Accepted
2026-03-01
evalkit needs a storage backend for evaluation results that supports:
- Analytical queries: Aggregations across model versions, time-series trends, per-criterion breakdowns
- Zero-config setup: Users should run evalkit without provisioning infrastructure
- Embedded operation: The framework is a library, not a service
- Schema evolution: Adding new columns as the evaluation model grows
- Reasonable scale: Thousands to low millions of evaluation records
We use DuckDB as the primary storage backend.
-
Embedded, zero-config: DuckDB runs in-process as a library. No server, no ports, no Docker.

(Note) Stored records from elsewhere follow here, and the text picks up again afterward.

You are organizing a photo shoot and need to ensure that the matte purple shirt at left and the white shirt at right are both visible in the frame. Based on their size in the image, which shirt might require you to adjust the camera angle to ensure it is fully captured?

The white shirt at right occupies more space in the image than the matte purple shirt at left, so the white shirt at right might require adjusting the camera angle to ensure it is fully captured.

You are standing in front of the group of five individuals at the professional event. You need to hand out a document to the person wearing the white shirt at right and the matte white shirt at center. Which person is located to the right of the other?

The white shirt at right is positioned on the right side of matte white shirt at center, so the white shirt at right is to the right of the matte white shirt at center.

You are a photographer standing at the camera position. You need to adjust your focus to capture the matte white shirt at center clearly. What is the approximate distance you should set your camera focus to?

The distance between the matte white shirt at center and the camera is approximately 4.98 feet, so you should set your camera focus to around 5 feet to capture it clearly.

pip install duckdbis the only requirement. -
Columnar analytics: DuckDB uses a columnar storage format optimized for analytical queries (aggregations, group-by, window functions). Evaluation workloads are almost entirely analytical.
-
Single-file database: The entire database is one file, trivially portable. Users can commit it to version control, copy it between machines, or share it with teammates.
-
SQL interface: Standard SQL for queries. No ORM overhead, no custom query language.
-
In-memory mode: For testing and ephemeral workflows, DuckDB runs entirely in memory with
:memory:. -
Python-native: First-class Python API with zero-copy NumPy/Pandas integration when needed for the dashboard.
CREATE TABLE eval_results (
id VARCHAR PRIMARY KEY,
model_id VARCHAR NOT NULL,
model_version VARCHAR NOT NULL,
input_text VARCHAR NOT NULL,
output_text VARCHAR NOT NULL,
reference_text VARCHAR DEFAULT '',
aggregate_score DOUBLE,
rubric_name VARCHAR DEFAULT 'default',
created_at VARCHAR NOT NULL,
scores_json VARCHAR DEFAULT '{}',
metadata_json VARCHAR DEFAULT '{}'
);Complex nested data (individual judge scores, metadata) is stored as JSON strings within VARCHAR columns. DuckDB supports JSON extraction functions for querying into these fields.

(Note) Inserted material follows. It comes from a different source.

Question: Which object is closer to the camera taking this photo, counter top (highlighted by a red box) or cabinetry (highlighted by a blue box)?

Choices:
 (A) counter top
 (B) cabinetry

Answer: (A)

DuckDB handles millions of rows comfortably on a single machine. Beyond ~100M rows or multi-user concurrent write workloads, PostgreSQL would be more appropriate. For evalkit's target use case (team-scale evaluation), this ceiling is acceptable.
DuckDB supports single-writer semantics. Multiple processes cannot write to the same database file simultaneously. Mitigation: evaluation pipelines are typically single-process batch jobs. For multi-process scenarios, use separate database files and merge.
DuckDB is embedded-only; there is no client-server mode. Teams needing shared access must share the database file or export to a shared store. Mitigation: the reporter module exports to JSON/Markdown for sharing.
-
PostgreSQL: Rejected for v1. Requires a running server, connection management, and operational overhead. Excellent choice for production services but inappropriate for an evaluation library meant to run locally.
-
SQLite: Considered. SQLite is embedded and zero-config, but its row-oriented storage is suboptimal for analytical aggregation queries. DuckDB outperforms SQLite 10-100x on typical evalkit query patterns.
-
Parquet files: Considered for cold storage. Parquet is excellent for archival and interchange but lacks the query interface needed for interactive analysis. May be added as an export format.
-
Redis/in-memory stores: Rejected. No persistence, no analytical query support.
- Users install evalkit and start evaluating immediately -- no infrastructure setup
- Analytical queries over evaluation history are fast and SQL-native
- The database file is portable and easy to back up
- Multi-user concurrent writes require coordination outside evalkit
- Migration to PostgreSQL is straightforward if needed (same SQL, swap the connection)